◆ REQUIRED WORK ◆
Output every line of the data below as a Markdown table with two columns, Row and Line. Put a row number in Row and the line in Line, and leave out blank lines.

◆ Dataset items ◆
+++++

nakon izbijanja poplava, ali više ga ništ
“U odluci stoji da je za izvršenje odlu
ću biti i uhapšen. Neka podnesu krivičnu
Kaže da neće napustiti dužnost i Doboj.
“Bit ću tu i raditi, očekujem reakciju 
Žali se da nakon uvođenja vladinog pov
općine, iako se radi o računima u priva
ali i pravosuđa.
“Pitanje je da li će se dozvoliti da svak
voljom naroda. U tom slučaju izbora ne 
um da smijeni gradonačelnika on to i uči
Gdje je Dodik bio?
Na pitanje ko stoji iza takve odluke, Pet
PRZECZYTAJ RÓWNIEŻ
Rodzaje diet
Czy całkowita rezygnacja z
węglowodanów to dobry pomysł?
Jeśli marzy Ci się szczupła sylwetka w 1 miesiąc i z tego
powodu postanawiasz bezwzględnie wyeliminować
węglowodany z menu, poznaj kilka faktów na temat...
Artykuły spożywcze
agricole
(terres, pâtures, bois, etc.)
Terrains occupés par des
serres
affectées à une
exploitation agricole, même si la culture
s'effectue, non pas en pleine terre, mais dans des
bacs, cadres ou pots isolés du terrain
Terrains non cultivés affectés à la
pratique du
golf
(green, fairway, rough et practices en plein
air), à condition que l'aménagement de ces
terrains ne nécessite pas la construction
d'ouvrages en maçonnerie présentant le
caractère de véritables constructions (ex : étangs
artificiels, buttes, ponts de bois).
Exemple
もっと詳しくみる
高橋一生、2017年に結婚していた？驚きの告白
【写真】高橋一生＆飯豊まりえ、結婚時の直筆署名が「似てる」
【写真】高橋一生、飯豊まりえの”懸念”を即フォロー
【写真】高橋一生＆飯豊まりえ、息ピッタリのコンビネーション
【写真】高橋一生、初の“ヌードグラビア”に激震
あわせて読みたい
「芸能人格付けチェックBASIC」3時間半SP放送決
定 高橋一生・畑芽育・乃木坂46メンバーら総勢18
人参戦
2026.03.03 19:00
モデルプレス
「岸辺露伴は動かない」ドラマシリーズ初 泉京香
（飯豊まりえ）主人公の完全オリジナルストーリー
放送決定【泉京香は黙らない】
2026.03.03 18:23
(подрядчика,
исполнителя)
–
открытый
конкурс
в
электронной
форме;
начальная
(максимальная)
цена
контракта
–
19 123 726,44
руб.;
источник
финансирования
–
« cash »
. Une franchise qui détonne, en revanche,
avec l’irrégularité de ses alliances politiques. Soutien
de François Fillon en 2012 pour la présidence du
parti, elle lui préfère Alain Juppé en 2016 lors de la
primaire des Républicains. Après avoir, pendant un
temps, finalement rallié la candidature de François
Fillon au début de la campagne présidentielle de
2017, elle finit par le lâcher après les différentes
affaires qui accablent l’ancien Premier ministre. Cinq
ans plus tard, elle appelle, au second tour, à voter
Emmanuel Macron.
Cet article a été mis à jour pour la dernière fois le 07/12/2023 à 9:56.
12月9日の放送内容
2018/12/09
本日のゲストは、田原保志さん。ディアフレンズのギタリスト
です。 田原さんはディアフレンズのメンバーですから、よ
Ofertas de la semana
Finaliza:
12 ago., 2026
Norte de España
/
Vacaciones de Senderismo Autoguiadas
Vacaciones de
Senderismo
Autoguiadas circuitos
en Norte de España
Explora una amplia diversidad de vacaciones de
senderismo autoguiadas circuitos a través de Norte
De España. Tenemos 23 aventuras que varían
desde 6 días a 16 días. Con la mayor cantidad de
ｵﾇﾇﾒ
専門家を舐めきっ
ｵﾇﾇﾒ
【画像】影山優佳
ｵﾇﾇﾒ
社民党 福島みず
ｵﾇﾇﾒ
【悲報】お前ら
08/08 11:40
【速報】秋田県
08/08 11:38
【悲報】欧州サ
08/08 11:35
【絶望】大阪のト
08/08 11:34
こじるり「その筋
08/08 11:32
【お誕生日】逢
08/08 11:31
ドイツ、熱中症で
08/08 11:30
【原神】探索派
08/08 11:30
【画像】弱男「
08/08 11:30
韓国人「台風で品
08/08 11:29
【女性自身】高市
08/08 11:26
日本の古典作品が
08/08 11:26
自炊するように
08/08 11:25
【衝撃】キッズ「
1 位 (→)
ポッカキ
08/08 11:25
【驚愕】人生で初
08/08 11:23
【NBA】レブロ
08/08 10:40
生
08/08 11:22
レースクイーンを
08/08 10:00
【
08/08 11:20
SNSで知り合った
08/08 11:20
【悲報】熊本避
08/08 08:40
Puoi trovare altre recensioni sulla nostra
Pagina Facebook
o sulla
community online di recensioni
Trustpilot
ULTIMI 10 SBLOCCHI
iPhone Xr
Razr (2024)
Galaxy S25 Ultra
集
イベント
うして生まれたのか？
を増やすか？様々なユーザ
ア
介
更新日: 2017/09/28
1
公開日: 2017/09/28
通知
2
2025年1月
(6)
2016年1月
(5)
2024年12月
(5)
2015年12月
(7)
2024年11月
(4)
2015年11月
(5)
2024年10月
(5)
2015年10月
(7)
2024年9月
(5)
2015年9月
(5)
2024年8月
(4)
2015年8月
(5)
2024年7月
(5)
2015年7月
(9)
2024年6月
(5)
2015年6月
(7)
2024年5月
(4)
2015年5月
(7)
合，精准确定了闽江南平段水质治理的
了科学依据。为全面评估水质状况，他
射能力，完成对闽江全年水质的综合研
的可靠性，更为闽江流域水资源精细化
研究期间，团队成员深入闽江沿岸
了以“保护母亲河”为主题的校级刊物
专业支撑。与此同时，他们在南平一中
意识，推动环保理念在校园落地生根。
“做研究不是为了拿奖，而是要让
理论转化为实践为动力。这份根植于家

+++++

◆ ANSWER TO THIS EXERCISE ◆
| Row | Line |
|---|---|
| 1 | nakon izbijanja poplava, ali više ga ništ |
| 2 | “U odluci stoji da je za izvršenje odlu |
| 3 | ću biti i uhapšen. Neka podnesu krivičnu |
| 4 | Kaže da neće napustiti dužnost i Doboj. |
| 5 | “Bit ću tu i raditi, očekujem reakciju  |
| 6 | Žali se da nakon uvođenja vladinog pov |
| 7 | općine, iako se radi o računima u priva |
| 8 | ali i pravosuđa. |
| 9 | “Pitanje je da li će se dozvoliti da svak |
| 10 | voljom naroda. U tom slučaju izbora ne  |
| 11 | um da smijeni gradonačelnika on to i uči |
| 12 | Gdje je Dodik bio? |
| 13 | Na pitanje ko stoji iza takve odluke, Pet |
| 14 | PRZECZYTAJ RÓWNIEŻ |
| 15 | Rodzaje diet |
| 16 | Czy całkowita rezygnacja z |
| 17 | węglowodanów to dobry pomysł? |
| 18 | Jeśli marzy Ci się szczupła sylwetka w 1 miesiąc i z tego |
| 19 | powodu postanawiasz bezwzględnie wyeliminować |
| 20 | węglowodany z menu, poznaj kilka faktów na temat... |
| 21 | Artykuły spożywcze |
| 22 | agricole |
| 23 | (terres, pâtures, bois, etc.) |
| 24 | Terrains occupés par des |
| 25 | serres |
| 26 | affectées à une |
| 27 | exploitation agricole, même si la culture |
| 28 | s'effectue, non pas en pleine terre, mais dans des |
| 29 | bacs, cadres ou pots isolés du terrain |
| 30 | Terrains non cultivés affectés à la |
| 31 | pratique du |
| 32 | golf |
| 33 | (green, fairway, rough et practices en plein |
| 34 | air), à condition que l'aménagement de ces |
| 35 | terrains ne nécessite pas la construction |
| 36 | d'ouvrages en maçonnerie présentant le |
| 37 | caractère de véritables constructions (ex : étangs |
| 38 | artificiels, buttes, ponts de bois). |
| 39 | Exemple |
| 40 | もっと詳しくみる |
| 41 | 高橋一生、2017年に結婚していた？驚きの告白 |
| 42 | 【写真】高橋一生＆飯豊まりえ、結婚時の直筆署名が「似てる」 |
| 43 | 【写真】高橋一生、飯豊まりえの”懸念”を即フォロー |
| 44 | 【写真】高橋一生＆飯豊まりえ、息ピッタリのコンビネーション |
| 45 | 【写真】高橋一生、初の“ヌードグラビア”に激震 |
| 46 | あわせて読みたい |
| 47 | 「芸能人格付けチェックBASIC」3時間半SP放送決 |
| 48 | 定 高橋一生・畑芽育・乃木坂46メンバーら総勢18 |
| 49 | 人参戦 |
| 50 | 2026.03.03 19:00 |
| 51 | モデルプレス |
| 52 | 「岸辺露伴は動かない」ドラマシリーズ初 泉京香 |
| 53 | （飯豊まりえ）主人公の完全オリジナルストーリー |
| 54 | 放送決定【泉京香は黙らない】 |
| 55 | 2026.03.03 18:23 |
| 56 | (подрядчика, |
| 57 | исполнителя) |
| 58 | – |
| 59 | открытый |
| 60 | конкурс |
| 61 | в |
| 62 | электронной |
| 63 | форме; |
| 64 | начальная |
| 65 | (максимальная) |
| 66 | цена |
| 67 | контракта |
| 68 | – |
| 69 | 19 123 726,44 |
| 70 | руб.; |
| 71 | источник |
| 72 | финансирования |
| 73 | – |
| 74 | « cash » |
| 75 | . Une franchise qui détonne, en revanche, |
| 76 | avec l’irrégularité de ses alliances politiques. Soutien |
| 77 | de François Fillon en 2012 pour la présidence du |
| 78 | parti, elle lui préfère Alain Juppé en 2016 lors de la |
| 79 | primaire des Républicains. Après avoir, pendant un |
| 80 | temps, finalement rallié la candidature de François |
| 81 | Fillon au début de la campagne présidentielle de |
| 82 | 2017, elle finit par le lâcher après les différentes |
| 83 | affaires qui accablent l’ancien Premier ministre. Cinq |
| 84 | ans plus tard, elle appelle, au second tour, à voter |
| 85 | Emmanuel Macron. |
| 86 | Cet article a été mis à jour pour la dernière fois le 07/12/2023 à 9:56. |
| 87 | 12月9日の放送内容 |
| 88 | 2018/12/09 |
| 89 | 本日のゲストは、田原保志さん。ディアフレンズのギタリスト |
| 90 | です。 田原さんはディアフレンズのメンバーですから、よ |
| 91 | Ofertas de la semana |
| 92 | Finaliza: |
| 93 | 12 ago., 2026 |
| 94 | Norte de España |
| 95 | / |
| 96 | Vacaciones de Senderismo Autoguiadas |
| 97 | Vacaciones de |
| 98 | Senderismo |
| 99 | Autoguiadas circuitos |
| 100 | en Norte de España |
| 101 | Explora una amplia diversidad de vacaciones de |
| 102 | senderismo autoguiadas circuitos a través de Norte |
| 103 | De España. Tenemos 23 aventuras que varían |
| 104 | desde 6 días a 16 días. Con la mayor cantidad de |
| 105 | ｵﾇﾇﾒ |
| 106 | 専門家を舐めきっ |
| 107 | ｵﾇﾇﾒ |
| 108 | 【画像】影山優佳 |
| 109 | ｵﾇﾇﾒ |
| 110 | 社民党 福島みず |
| 111 | ｵﾇﾇﾒ |
| 112 | 【悲報】お前ら |
| 113 | 08/08 11:40 |
| 114 | 【速報】秋田県 |
| 115 | 08/08 11:38 |
| 116 | 【悲報】欧州サ |
| 117 | 08/08 11:35 |
| 118 | 【絶望】大阪のト |
| 119 | 08/08 11:34 |
| 120 | こじるり「その筋 |
| 121 | 08/08 11:32 |
| 122 | 【お誕生日】逢 |
| 123 | 08/08 11:31 |
| 124 | ドイツ、熱中症で |
| 125 | 08/08 11:30 |
| 126 | 【原神】探索派 |
| 127 | 08/08 11:30 |
| 128 | 【画像】弱男「 |
| 129 | 08/08 11:30 |
| 130 | 韓国人「台風で品 |
| 131 | 08/08 11:29 |
| 132 | 【女性自身】高市 |
| 133 | 08/08 11:26 |
| 134 | 日本の古典作品が |
| 135 | 08/08 11:26 |
| 136 | 自炊するように |
| 137 | 08/08 11:25 |
| 138 | 【衝撃】キッズ「 |
| 139 | 1 位 (→) |
| 140 | ポッカキ |
| 141 | 08/08 11:25 |
| 142 | 【驚愕】人生で初 |
| 143 | 08/08 11:23 |
| 144 | 【NBA】レブロ |
| 145 | 08/08 10:40 |
| 146 | 生 |
| 147 | 08/08 11:22 |
| 148 | レースクイーンを |
| 149 | 08/08 10:00 |
| 150 | 【 |
| 151 | 08/08 11:20 |
| 152 | SNSで知り合った |
| 153 | 08/08 11:20 |
| 154 | 【悲報】熊本避 |
| 155 | 08/08 08:40 |
| 156 | Puoi trovare altre recensioni sulla nostra |
| 157 | Pagina Facebook |
| 158 | o sulla |
| 159 | community online di recensioni |
| 160 | Trustpilot |
| 161 | ULTIMI 10 SBLOCCHI |
| 162 | iPhone Xr |
| 163 | Razr (2024) |
| 164 | Galaxy S25 Ultra |
| 165 | 集 |
| 166 | イベント |
| 167 | うして生まれたのか？ |
| 168 | を増やすか？様々なユーザ |
| 169 | ア |
| 170 | 介 |
| 171 | 更新日: 2017/09/28 |
| 172 | 1 |
| 173 | 公開日: 2017/09/28 |
| 174 | 通知 |
| 175 | 2 |
| 176 | 2025年1月 |
| 177 | (6) |
| 178 | 2016年1月 |
| 179 | (5) |
| 180 | 2024年12月 |
| 181 | (5) |
| 182 | 2015年12月 |
| 183 | (7) |
| 184 | 2024年11月 |
| 185 | (4) |
| 186 | 2015年11月 |
| 187 | (5) |
| 188 | 2024年10月 |
| 189 | (5) |
| 190 | 2015年10月 |
| 191 | (7) |
| 192 | 2024年9月 |
| 193 | (5) |
| 194 | 2015年9月 |
| 195 | (5) |
| 196 | 2024年8月 |
| 197 | (4) |
| 198 | 2015年8月 |
| 199 | (5) |
| 200 | 2024年7月 |
| 201 | (5) |
| 202 | 2015年7月 |
| 203 | (9) |
| 204 | 2024年6月 |
| 205 | (5) |
| 206 | 2015年6月 |
| 207 | (7) |
| 208 | 2024年5月 |
| 209 | (4) |
| 210 | 2015年5月 |
| 211 | (7) |
| 212 | 合，精准确定了闽江南平段水质治理的 |
| 213 | 了科学依据。为全面评估水质状况，他 |
| 214 | 射能力，完成对闽江全年水质的综合研 |
| 215 | 的可靠性，更为闽江流域水资源精细化 |
| 216 | 研究期间，团队成员深入闽江沿岸 |
| 217 | 了以“保护母亲河”为主题的校级刊物 |
| 218 | 专业支撑。与此同时，他们在南平一中 |
| 219 | 意识，推动环保理念在校园落地生根。 |
| 220 | “做研究不是为了拿奖，而是要让 |
| 221 | 理论转化为实践为动力。这份根植于家 |